Why are disabled overloads required to be unique?

Question

The following class has four overloads of function f. When T!=int, all overloads have unique parameter lists, but when T=int, all overloads have the same parameter lists. To make it compile even when int and T are identical, I tried to disable three of the functions using a concept. Despite that, the compiler generates an error because the three disabled overloads have identical signatures (https://godbolt.org/z/8aeWdrTs6):

#include <concepts>
template <class T>
struct S {
    void f(T, T) { /*...*/ }
    void f(T, int) requires (!std::same_as<int, T>) { /*...*/ }
    void f(int, T) requires (!std::same_as<int, T>) { /*...*/ }
    void f(int, int) requires (!std::same_as<int, T>) { /*...*/ }
};

int main() {
    S<int> s;
}

clang says error: multiple overloads of 'f' instantiate to the same signature 'void (int, int)', and gcc says something similar.

I can work around this by introducing artificial syntactic differences in the constraints, e.g. (https://godbolt.org/z/TajvPYPo4):

    void f(int, T) requires (!std::same_as<int, T> && true) { /*...*/ }
    void f(int, int) requires (!std::same_as<int, T> && true && true) { /*...*/ }

1. Why is the language specified so that disabled overloads must have unique signatures? I understand that all viable overloads must be unique because the compiler must know which one to invoke. But non-viable overloads are not invoked, so requiring uniqueness seems unnecessary in this case.
2. Is there a better/nicer/more elegant workaround, for example, one that is easier to scale when there are many overloads?

Answer 1

For the "why" ? I don't know if it is required by the standard or if it is even intended.

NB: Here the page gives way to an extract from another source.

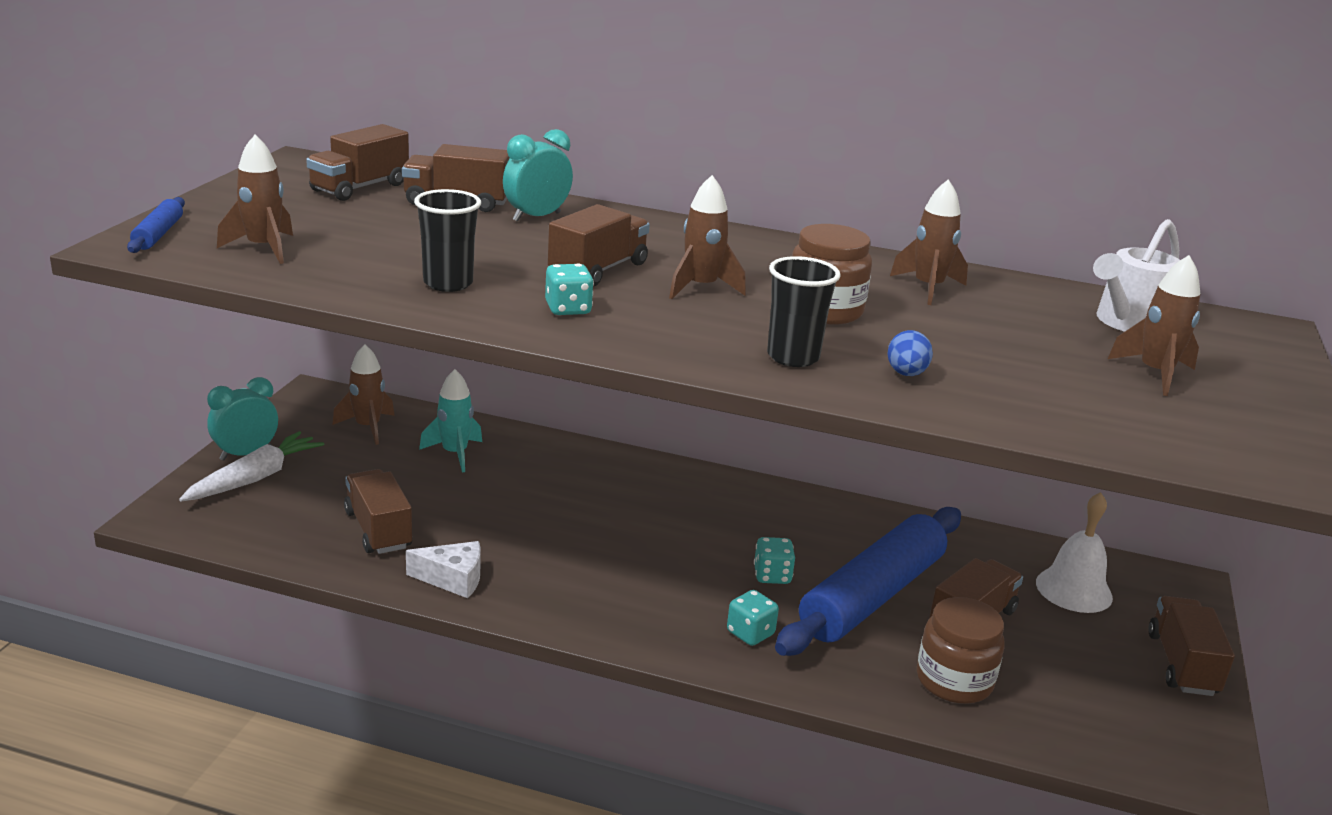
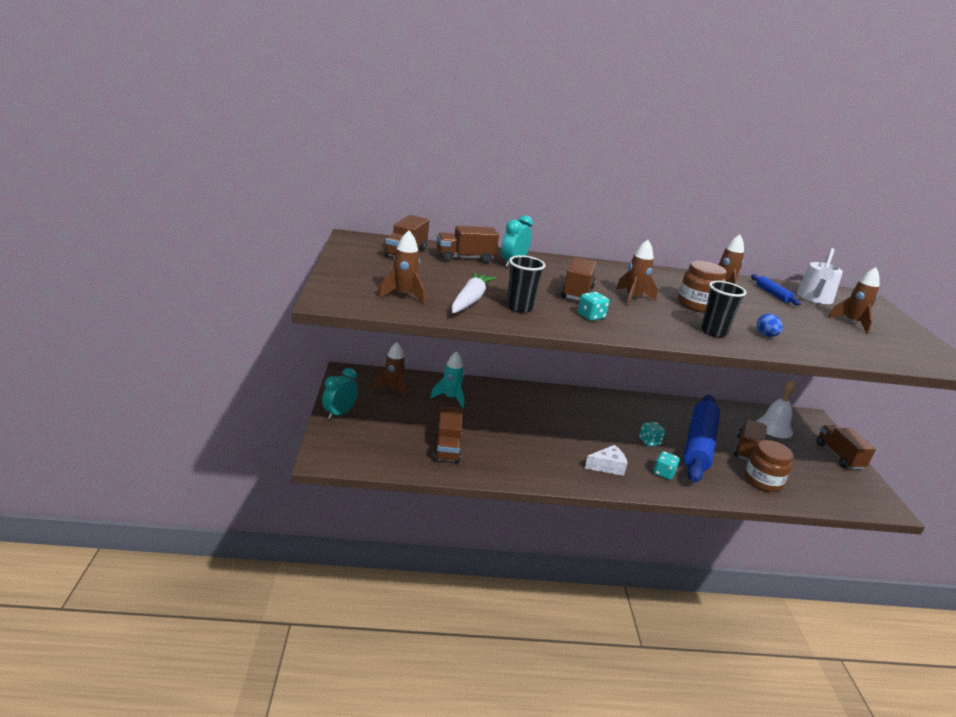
camera: 20 degrees left, 0 degrees up
blue rolling pin [127,197,185,253] -> blue rolling pin moved to [751,274,801,305]
white carrot [179,431,325,502] -> white carrot moved to [451,272,496,313]
brown truck [344,469,413,554] -> brown truck turned 135 degrees counterclockwise [433,406,463,463]
white cheese [406,541,481,598] -> white cheese moved to [585,445,628,476]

As a workaround, you can add a template specialization for the int type so that the conflicting overloads do not appear at all.

Moreover, it removes the need of the requires clauses completely:

template <class T>
struct S
{
    void f(T, T) { /*...*/ }
    void f(T, int) { /*...*/ }
    void f(int, T) { /*...*/ }
    void f(int, int) { /*...*/ }
};

template <>
struct S<int>
{
    void f(int, int) { /*...*/ }
};

Live demo

Answer 2

Unelegant and crude, but we could also use SFINAE tricks to disable certain overloads:

#include <concepts>
#include <string>

template <class T>
struct S {
    void f(T, T) { /*...*/ }
    template<typename E = T>
    auto f(E, int) -> std::enable_if_t<std::is_convertible_v<E, T> && !std::is_same_v<int, T>, void> { /*...*/ }
    template<typename E = T>
    auto f(int, E) -> std::enable_if_t<std::is_convertible_v<E, T> && !std::is_same_v<int, T>, void> { /*...*/ }
    template<typename E = T>
    auto f(int, int) -> std::enable_if_t<std::is_convertible_v<E, T> && !std::is_same_v<int, T>, void> { /*...*/ }
};

int main() {
    S<int> s;
    s.f(0, 0);

    S<std::string> sd;
    sd.f("hello", "world");
    sd.f("hello", 0);
    sd.f(0, "world");
    sd.f(0, 0);
}

This works because the overloads using E are templates and are not instantiated until overload.

https://godbolt.org/z/Pdq3MYPnc